I remember a few months ago watching the storms in Sydney’s Northern Beaches on the news. The stark images of the beautiful houses along the coast getting buffeted by the waves stayed with me. As I watched these amazing houses having their foundations swept out from underneath them, I was shocked. But you know what? I realized it wasn’t just this one storm that caused this to happen. As the home-owners were interviewed, they were frustrated and some downright angry that the shoreline hadn’t been built up to withstand the buffeting from the powerful waves. Over time, as the waves had washed against the coastline, erosion had been happening, foundations had been shifting and no one had done anything about it. It wasn’t just the storm that caused the partial-collapse, it was the constant repetition of waves hitting the shoreline, over and over again.

 

And aren’t we just the same? In our culture today, it is clear that Christianity is no longer the ‘done thing’. Most people don’t adopt religion ‘just ‘coz’. Why? Because it is against the tide of the dominant thinking and it takes effort. It takes effort to follow the God-Man Carpenter whose teaching was and continues to be counter-cultural. It takes work to get our butts out of the door and to Church on a Sunday morning. It takes exertion (sometimes painful exertion!) to pause. stop. examine ourselves. It takes effort to open our Bibles and get in the life-giving Word that realigns our desires, our motivations, our whole selves to be more in line with the One who loves so much that he gave himself.

 

Lately, I have been realizing my fitness isn’t what it should be. I have emerged from my newborn-mother-haze and have started to notice that fitness has slipped by the wayside. But I also am convicted that I am the only one who can change this. Likewise, my theological fitness is ultimately up to me; how I view God and how I study his Word is up to me. Absolutely, if I am in a church where the Pastor regularly and faithfully preaches from the Word, it makes it a whole lot easier and so is something we should be looking for in order to grow in maturity. Church also allows us to encourage one another and hold fast and true. But where I am with God is not my Pastor’s responsibility, nor is it the responsibility of my Christian friend, it is my own.

 

But I am not alone. Unlike my fitness levels, God has revealed himself to me through his Word, he places the Holy Spirit in me to transform me. While we are fallen by nature, we are made righteous by the blood. As Paul so brilliantly expresses in Romans 11:33-36:

“Oh, the depth of the riches and wisdom and knowledge of God! How unsearchable are his judgments and how inscrutable his ways!

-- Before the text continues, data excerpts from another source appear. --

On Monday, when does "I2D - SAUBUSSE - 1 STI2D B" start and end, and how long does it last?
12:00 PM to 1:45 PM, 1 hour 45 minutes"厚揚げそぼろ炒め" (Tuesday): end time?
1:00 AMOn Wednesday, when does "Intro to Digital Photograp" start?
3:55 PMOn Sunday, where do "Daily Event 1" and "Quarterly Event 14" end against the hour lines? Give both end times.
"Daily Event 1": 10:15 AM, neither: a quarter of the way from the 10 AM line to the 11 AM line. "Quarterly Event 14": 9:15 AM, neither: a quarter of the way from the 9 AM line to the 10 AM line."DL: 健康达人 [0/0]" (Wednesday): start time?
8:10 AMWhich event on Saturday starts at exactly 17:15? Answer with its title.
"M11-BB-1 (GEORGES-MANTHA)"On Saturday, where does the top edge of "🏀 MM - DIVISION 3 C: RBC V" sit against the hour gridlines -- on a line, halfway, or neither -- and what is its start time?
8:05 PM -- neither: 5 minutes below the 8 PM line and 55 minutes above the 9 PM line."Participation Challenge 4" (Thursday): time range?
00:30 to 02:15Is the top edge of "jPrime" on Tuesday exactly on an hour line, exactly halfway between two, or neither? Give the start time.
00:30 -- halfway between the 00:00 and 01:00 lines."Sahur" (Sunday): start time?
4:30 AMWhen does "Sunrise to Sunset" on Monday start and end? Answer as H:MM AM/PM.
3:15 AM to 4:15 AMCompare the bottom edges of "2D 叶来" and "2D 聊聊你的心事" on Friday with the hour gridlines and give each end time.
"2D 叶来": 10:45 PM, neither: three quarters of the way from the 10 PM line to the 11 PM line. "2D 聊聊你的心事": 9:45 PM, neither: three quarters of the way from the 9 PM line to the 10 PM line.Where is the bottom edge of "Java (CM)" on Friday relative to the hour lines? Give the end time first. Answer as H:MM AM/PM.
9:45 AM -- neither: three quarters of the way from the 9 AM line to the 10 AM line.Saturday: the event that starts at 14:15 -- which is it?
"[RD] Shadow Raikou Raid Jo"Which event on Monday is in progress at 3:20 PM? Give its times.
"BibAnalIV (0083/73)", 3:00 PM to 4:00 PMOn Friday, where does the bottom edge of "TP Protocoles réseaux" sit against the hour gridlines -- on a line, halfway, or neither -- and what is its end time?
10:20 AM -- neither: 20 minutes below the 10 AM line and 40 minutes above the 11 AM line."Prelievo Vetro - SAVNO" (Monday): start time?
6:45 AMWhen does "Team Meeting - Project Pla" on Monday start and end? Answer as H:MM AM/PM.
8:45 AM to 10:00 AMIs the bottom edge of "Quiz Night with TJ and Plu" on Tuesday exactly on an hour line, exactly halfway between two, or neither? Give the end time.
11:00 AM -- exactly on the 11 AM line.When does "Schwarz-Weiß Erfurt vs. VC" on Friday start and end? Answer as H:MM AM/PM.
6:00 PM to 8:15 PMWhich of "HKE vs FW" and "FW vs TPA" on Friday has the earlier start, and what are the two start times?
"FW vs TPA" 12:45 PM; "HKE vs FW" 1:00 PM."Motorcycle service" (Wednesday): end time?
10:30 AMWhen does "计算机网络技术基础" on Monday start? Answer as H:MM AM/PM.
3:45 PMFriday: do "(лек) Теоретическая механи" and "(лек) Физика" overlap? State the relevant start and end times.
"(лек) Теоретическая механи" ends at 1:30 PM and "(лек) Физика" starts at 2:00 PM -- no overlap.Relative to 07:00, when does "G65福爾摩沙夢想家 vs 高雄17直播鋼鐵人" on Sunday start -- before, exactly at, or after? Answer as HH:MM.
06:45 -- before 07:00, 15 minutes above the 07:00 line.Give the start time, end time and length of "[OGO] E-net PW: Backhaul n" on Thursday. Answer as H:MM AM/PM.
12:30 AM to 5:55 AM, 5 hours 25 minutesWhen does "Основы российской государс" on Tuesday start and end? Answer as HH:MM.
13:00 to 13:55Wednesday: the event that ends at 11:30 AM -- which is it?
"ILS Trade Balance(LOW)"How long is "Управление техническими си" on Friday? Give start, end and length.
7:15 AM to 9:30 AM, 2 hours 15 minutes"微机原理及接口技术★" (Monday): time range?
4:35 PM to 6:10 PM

34 “For who has known the mind of the Lord,
or who has been his counselor?”
35 “Or who has given a gift to him
that he might be repaid?”

36 For from him and through him and to him are all things. To him be glory forever.”

Our thinking needs to be re-aligned to this wonderful God who has revealed himself to us. His thoughts can and do change us as we sink our teeth into his Word and his Spirit works. What I am captivated by, what motivates me, what and who shape me can be transformed. It is a promise that we can hold onto:

“7 In him we have redemption through his blood, the forgiveness of our trespasses, according to the riches of his grace, which he lavished upon us, in all wisdom and insight, making known[c] to us the mystery of his will, according to his purpose, which he set forth in Christ 10 as a plan for the fullness of time, to unite all things in him, things in heaven and things on earth. –Ephesians 1:7-10

 

So, as we venture forth into whatever the future holds, like Paul, we can marvel at the richness of God and the beauty of who he is. He has mounds of grace to lavish on us. As we are transformed by the renewing of our minds, our hearts are changed too. We become people who show mercy because we have been shown mercy. We love because he first loved us (1 John 4:19).